Key Metrics for Benchmarking LLMs
When benchmarking a self-hosted LLM, it's important to look beyond simple throughput numbers. Different metrics capture different aspects of model performance, from how quickly a response starts to how efficiently tokens are generated over time. Below are the key metrics every customer should understand before running performance tests.
Time to First Token (TTFT)
Time to First Token measures how long it takes for the model to process a prompt and produce the very first token of output. It represents the user's initial waiting time, the delay between sending a request and seeing the first word appear. Formula: first_non_empty_token_received_time - request_send_time What it includes:
- Request queuing time (wait time if other requests are being processed)

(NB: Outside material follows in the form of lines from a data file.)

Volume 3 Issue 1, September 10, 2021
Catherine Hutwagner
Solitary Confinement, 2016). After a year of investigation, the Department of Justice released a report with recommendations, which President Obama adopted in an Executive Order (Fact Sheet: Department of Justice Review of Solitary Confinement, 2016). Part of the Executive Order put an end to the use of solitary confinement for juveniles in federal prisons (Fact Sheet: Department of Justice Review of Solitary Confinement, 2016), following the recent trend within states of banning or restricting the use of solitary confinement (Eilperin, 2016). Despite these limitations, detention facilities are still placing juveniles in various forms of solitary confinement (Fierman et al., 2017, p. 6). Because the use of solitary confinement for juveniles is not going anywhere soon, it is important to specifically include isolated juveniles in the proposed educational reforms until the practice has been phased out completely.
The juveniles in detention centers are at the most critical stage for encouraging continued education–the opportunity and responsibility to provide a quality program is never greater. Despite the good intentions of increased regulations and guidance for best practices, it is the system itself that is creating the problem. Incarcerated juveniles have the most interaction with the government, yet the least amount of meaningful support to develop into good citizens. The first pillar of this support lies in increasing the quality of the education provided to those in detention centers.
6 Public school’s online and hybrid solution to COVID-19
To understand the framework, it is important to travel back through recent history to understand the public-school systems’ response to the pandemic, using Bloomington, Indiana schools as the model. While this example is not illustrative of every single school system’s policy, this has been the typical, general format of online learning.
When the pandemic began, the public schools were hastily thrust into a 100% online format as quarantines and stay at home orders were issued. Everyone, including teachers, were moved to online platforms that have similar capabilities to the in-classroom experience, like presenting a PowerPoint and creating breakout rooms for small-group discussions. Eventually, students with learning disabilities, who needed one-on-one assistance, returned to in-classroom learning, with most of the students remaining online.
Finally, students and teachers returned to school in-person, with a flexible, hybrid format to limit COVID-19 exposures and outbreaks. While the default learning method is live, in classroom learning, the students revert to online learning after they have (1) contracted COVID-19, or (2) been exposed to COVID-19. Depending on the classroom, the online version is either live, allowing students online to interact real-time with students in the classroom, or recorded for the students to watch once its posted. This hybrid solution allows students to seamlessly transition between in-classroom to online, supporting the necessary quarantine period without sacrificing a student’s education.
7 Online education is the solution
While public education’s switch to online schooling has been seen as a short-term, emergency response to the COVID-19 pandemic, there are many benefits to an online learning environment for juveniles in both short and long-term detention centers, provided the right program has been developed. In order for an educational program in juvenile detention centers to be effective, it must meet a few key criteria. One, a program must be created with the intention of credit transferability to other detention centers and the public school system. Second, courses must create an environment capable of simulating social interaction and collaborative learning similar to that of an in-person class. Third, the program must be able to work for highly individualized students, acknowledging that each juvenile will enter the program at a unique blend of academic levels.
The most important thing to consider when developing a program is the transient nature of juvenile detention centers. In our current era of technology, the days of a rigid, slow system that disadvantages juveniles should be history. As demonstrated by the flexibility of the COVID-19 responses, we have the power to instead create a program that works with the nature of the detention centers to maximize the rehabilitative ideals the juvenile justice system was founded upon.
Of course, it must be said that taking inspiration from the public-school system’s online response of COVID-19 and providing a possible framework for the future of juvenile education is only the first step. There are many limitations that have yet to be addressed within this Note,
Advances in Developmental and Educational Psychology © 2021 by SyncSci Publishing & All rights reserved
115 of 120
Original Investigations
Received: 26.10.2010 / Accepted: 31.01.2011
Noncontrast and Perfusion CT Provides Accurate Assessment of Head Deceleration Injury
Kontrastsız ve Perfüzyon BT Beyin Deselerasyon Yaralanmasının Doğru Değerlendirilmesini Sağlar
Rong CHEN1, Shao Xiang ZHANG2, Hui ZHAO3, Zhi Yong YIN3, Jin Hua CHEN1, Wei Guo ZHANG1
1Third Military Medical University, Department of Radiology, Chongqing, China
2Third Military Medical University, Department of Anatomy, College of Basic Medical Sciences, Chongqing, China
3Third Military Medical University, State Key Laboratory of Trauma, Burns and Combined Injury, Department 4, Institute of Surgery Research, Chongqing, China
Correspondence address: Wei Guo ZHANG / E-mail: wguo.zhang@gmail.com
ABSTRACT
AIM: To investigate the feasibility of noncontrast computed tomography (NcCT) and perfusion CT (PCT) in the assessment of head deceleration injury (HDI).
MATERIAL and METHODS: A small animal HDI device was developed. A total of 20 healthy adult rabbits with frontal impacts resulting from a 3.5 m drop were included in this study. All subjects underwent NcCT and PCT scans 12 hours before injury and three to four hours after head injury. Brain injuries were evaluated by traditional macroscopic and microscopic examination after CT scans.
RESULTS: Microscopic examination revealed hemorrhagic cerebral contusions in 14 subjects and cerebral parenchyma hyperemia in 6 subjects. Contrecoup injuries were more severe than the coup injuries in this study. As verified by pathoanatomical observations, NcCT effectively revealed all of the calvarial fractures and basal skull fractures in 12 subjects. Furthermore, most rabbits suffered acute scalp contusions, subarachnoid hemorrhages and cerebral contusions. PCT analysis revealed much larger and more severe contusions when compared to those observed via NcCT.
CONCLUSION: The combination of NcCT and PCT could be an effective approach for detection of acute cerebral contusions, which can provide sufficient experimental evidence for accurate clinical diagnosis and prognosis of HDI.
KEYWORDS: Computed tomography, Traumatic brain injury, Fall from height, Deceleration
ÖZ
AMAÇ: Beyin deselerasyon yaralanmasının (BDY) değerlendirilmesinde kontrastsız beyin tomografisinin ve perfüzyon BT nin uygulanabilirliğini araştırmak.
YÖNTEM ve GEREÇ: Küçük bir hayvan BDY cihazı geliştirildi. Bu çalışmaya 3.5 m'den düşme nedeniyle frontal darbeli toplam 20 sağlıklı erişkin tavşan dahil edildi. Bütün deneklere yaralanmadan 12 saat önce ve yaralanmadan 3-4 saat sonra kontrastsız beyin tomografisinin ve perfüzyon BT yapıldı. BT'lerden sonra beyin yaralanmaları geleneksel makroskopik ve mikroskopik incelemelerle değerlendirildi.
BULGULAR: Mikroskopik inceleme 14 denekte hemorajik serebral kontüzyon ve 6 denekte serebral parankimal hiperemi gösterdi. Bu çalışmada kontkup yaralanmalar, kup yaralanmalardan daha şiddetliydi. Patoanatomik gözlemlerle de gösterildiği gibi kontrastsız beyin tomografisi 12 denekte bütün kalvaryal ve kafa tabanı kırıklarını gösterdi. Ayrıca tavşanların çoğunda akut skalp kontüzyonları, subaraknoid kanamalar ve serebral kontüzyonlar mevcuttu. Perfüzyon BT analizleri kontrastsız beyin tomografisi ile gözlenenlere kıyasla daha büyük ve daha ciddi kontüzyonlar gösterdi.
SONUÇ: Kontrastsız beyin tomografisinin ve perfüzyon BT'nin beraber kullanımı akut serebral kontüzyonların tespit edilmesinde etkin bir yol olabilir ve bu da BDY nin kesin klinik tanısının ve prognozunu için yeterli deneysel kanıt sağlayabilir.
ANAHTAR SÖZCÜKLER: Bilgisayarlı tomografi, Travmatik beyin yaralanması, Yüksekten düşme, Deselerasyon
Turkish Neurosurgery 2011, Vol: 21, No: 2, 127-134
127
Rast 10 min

- Prefill time (model processing the entire input prompt to create the KV cache)
- Network latency
Technical considerations:
- Longer prompts result in larger TTFT; attention computation scales with input sequence length
- Benchmarking tools like Inference Perf disregard initial empty responses to ensure meaningful measurements
- TTFT represents your minimum latency baseline for the current deployment configuration; while users cannot see faster response times than TTFT within the same setup, this baseline can be reduced through optimisations such as model quantization, faster hardware, or improved parallelism strategies
- Advanced optimisation note: Some production deployments use disaggregated prefill/decode architectures where prefill and token generation phases run on separate infrastructure to optimize resource utilisation; this is beyond the scope of this guide but can significantly impact TTFT in specialized setups.
Intertoken Latency (ITL)
Intertoken Latency (also called Time per Output Token, or TPOT) measures the average delay between consecutive tokens generated by the model. This reflects how smoothly and steadily the model streams output once generation starts. Formula (Inference Perf): generation_time / (output_tokens - 1) Key detail: The formula excludes TTFT by subtracting 1 in the denominator, making ITL a metric of only the decoding/generation phase. Technical considerations:
- As output grows, the KV cache grows, impacting memory bandwidth and attention computation cost (linear with input + output length)
- Consistent ITL indicates efficient memory management and bandwidth utilization
- Increasing ITL during long generations suggests memory bandwidth constraints or KV cache pressure
- Different tools calculate ITL differently; Inference Perf excludes TTFT while some tools (like LLMPerf) include it in the average
Tokens per Second (TPS)
Tokens per Second captures the overall throughput of the system, how many output tokens the model generates each second across all active requests. As more requests run in parallel, TPS typically increases until the hardware reaches its saturation point. Beyond that, performance may plateau or even drop as resources become overutilized. This metric helps teams understand system capacity and plan for scaling or batching strategies.
Formula (Inference Perf): total_output_tokens / (last_response_time - first_request_time)
Two perspectives to understand:
- System TPS (total throughput): Aggregate capacity across all concurrent requests, increases with concurrency until saturation
- Per-user TPS: Individual request throughput (output_tokens / e2e_latency), decreases as system load increases
Critical relationship: Critical relationship: As concurrent load increases beyond available model replicas, System TPS ↑ while per-user TPS ↓ (assuming the number of concurrent requests exceeds the system's immediate serving capacity)
Technical considerations:
- Inference Perf uses a sliding window technique, excluding warmup and cooldown requests for stable measurements
- Other tools may include full benchmark duration, adding overhead (up to 33% in single-concurrency scenarios)
- The saturation point is where TTFT spikes, TPS plateaus, and error rates begin appearing
Why it matters: TPS is essential for capacity planning; understanding maximum sustainable throughput helps determine infrastructure sizing and production operating points (typically 50-70% of saturation).